══ Information ══

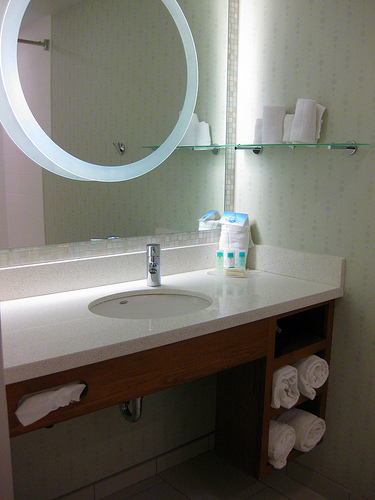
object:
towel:
[271, 366, 302, 414]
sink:
[88, 288, 212, 325]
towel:
[296, 352, 325, 386]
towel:
[269, 421, 296, 473]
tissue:
[14, 379, 90, 429]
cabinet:
[6, 307, 333, 479]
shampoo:
[215, 251, 225, 266]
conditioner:
[225, 249, 237, 267]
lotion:
[235, 250, 249, 269]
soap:
[218, 268, 247, 290]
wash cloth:
[253, 118, 263, 144]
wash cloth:
[281, 112, 296, 141]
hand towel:
[261, 105, 288, 145]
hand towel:
[289, 98, 326, 150]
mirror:
[1, 1, 238, 256]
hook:
[113, 139, 127, 155]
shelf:
[231, 141, 366, 152]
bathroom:
[1, 6, 373, 334]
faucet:
[146, 243, 162, 289]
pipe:
[120, 396, 144, 421]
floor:
[104, 449, 327, 500]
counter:
[0, 245, 344, 429]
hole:
[116, 297, 131, 306]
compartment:
[267, 309, 332, 474]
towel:
[217, 214, 251, 257]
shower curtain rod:
[17, 35, 50, 47]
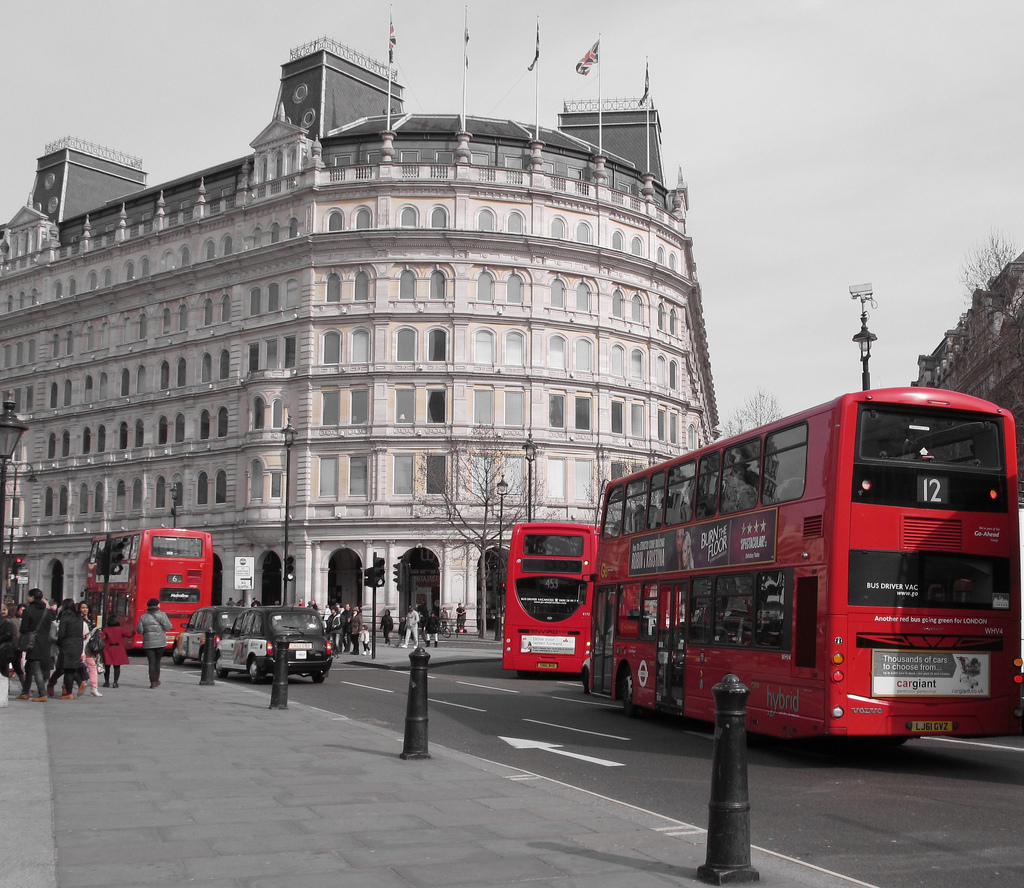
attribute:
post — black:
[382, 627, 499, 733]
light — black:
[321, 549, 430, 660]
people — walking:
[41, 586, 232, 686]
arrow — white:
[460, 698, 664, 815]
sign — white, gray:
[844, 627, 1007, 703]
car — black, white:
[187, 592, 404, 694]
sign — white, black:
[846, 631, 1017, 722]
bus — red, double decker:
[453, 420, 985, 749]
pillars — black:
[181, 616, 491, 764]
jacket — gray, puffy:
[120, 608, 187, 652]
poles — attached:
[315, 29, 665, 140]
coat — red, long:
[77, 625, 132, 675]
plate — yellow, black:
[872, 688, 1019, 769]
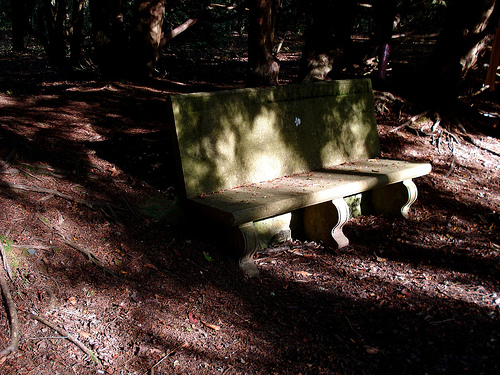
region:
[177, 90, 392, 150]
the chair has green moss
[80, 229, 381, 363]
the soil is red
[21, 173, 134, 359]
the root are above the ground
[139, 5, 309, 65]
the stems are brown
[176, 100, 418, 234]
the chair is made of stone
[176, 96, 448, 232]
the chair is illuminated by the shadow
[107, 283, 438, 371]
the ground is coverd by the dry leaves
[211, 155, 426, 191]
the chair has dirt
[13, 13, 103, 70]
the background is dark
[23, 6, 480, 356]
the photo was taken on a sunny day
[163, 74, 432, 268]
a granite bench on the ground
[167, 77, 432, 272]
the bench is grey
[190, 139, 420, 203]
leaves on the bench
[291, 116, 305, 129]
a white spot on the bench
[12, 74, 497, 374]
the ground is covered with leaves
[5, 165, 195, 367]
branches on the ground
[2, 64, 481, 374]
the ground is reddish brown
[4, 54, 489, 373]
tree shadows on the ground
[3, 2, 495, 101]
tree branches behind the fence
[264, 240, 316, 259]
a stick under the bench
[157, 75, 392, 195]
Back of stone bench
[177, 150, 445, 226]
Seat of stone bench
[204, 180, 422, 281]
Legs of stone bench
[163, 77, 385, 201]
Shadows of trees on stone bench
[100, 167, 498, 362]
Shadows of trees on ground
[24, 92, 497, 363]
Brown dirt on ground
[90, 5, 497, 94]
Brown trunks of trees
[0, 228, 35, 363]
Brown root of trees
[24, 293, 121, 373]
Brown stick on ground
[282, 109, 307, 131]
Blue flower on stone bench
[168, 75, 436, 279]
cement park bench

═══

Rename every "wash cloth" in the items above to "washcloth", and write all the items out again with nothing else changed. Leave the pictures out of your answer.

Result for this task:
object:
towel:
[271, 366, 302, 414]
sink:
[88, 288, 212, 325]
towel:
[296, 352, 325, 386]
towel:
[269, 421, 296, 473]
tissue:
[14, 379, 90, 429]
cabinet:
[6, 307, 333, 479]
shampoo:
[215, 251, 225, 266]
conditioner:
[225, 249, 237, 267]
lotion:
[235, 250, 249, 269]
soap:
[218, 268, 247, 290]
washcloth:
[253, 118, 263, 144]
washcloth:
[281, 112, 296, 141]
hand towel:
[261, 105, 288, 145]
hand towel:
[289, 98, 326, 150]
mirror:
[1, 1, 238, 256]
hook:
[113, 139, 127, 155]
shelf:
[231, 141, 366, 152]
bathroom:
[1, 6, 373, 334]
faucet:
[146, 243, 162, 289]
pipe:
[120, 396, 144, 421]
floor:
[104, 449, 327, 500]
counter:
[0, 245, 344, 429]
hole:
[116, 297, 131, 306]
compartment:
[267, 309, 332, 474]
towel:
[217, 214, 251, 257]
shower curtain rod:
[17, 35, 50, 47]
attribute:
post — black:
[382, 627, 499, 733]
light — black:
[321, 549, 430, 660]
people — walking:
[41, 586, 232, 686]
arrow — white:
[460, 698, 664, 815]
sign — white, gray:
[844, 627, 1007, 703]
car — black, white:
[187, 592, 404, 694]
sign — white, black:
[846, 631, 1017, 722]
bus — red, double decker:
[453, 420, 985, 749]
pillars — black:
[181, 616, 491, 764]
jacket — gray, puffy:
[120, 608, 187, 652]
poles — attached:
[315, 29, 665, 140]
coat — red, long:
[77, 625, 132, 675]
plate — yellow, black:
[872, 688, 1019, 769]
region:
[177, 90, 392, 150]
the chair has green moss
[80, 229, 381, 363]
the soil is red
[21, 173, 134, 359]
the root are above the ground
[139, 5, 309, 65]
the stems are brown
[176, 100, 418, 234]
the chair is made of stone
[176, 96, 448, 232]
the chair is illuminated by the shadow
[107, 283, 438, 371]
the ground is coverd by the dry leaves
[211, 155, 426, 191]
the chair has dirt
[13, 13, 103, 70]
the background is dark
[23, 6, 480, 356]
the photo was taken on a sunny day
[163, 74, 432, 268]
a granite bench on the ground
[167, 77, 432, 272]
the bench is grey
[190, 139, 420, 203]
leaves on the bench
[291, 116, 305, 129]
a white spot on the bench
[12, 74, 497, 374]
the ground is covered with leaves
[5, 165, 195, 367]
branches on the ground
[2, 64, 481, 374]
the ground is reddish brown
[4, 54, 489, 373]
tree shadows on the ground
[3, 2, 495, 101]
tree branches behind the fence
[264, 240, 316, 259]
a stick under the bench
[157, 75, 392, 195]
Back of stone bench
[177, 150, 445, 226]
Seat of stone bench
[204, 180, 422, 281]
Legs of stone bench
[163, 77, 385, 201]
Shadows of trees on stone bench
[100, 167, 498, 362]
Shadows of trees on ground
[24, 92, 497, 363]
Brown dirt on ground
[90, 5, 497, 94]
Brown trunks of trees
[0, 228, 35, 363]
Brown root of trees
[24, 293, 121, 373]
Brown stick on ground
[282, 109, 307, 131]
Blue flower on stone bench
[168, 75, 436, 279]
cement park bench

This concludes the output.